الاثنين، 27 أبريل 2026

‘I was super horny when I made my early work’: Loie Hollowell’s abstract paintings of breasts and vaginas

Equally inspired by childbirth manuals, Georgia O’Keeffe and her own hormones, pregnancy and motherhood, Hollowell paints beautiful anatomical abstractions. She opens up about her cosmic birth and out-of-body experience

‘It’s magical,” says Loie Hollowell. “It’s such good timing!” The artist, speaking via Zoom from her studio in Queens, New York, is referring to the Artemis II moon mission. Little did she know, when she named her latest painting series Overview Effect, after the term used by astronauts to describe the experience of seeing Earth from space and the profound feelings of awe and interconnectedness it provokes, that she’d be coinciding with this space odyssey. But she is not surprised anyone would want to leave Earth for a while. “We’re having so many problems here,” she says.

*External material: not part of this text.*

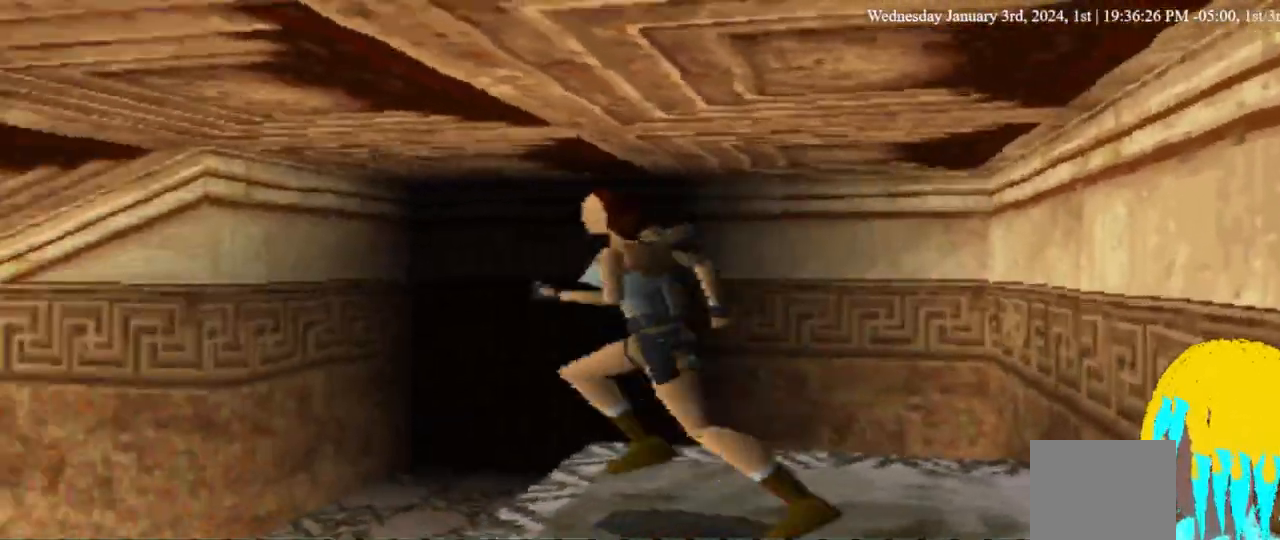
{"buttons": [], "left_stick": "center", "right_stick": "center", "events": [[67, "DPAD_UP", "up"]]}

Overview Effect, currently at London’s Pace Gallery, features large-scale canvases combining twin concave and convex sculpted circles. If you folded the canvasses in half vertically, the halves would fit perfectly together. The works, which radiate outwards in rings of glorious colour that are both vibrant and soothing, are a continuation of earlier works focusing on pregnancy and birth through abstraction. Her Split Orb paintings and Dilation Stage series of pastel drawings responded to the difficult birth of her son in a New York hospital. Overview Effect is a result of her daughter’s easier arrival: a “cosmic” home birth that she found far more empowering.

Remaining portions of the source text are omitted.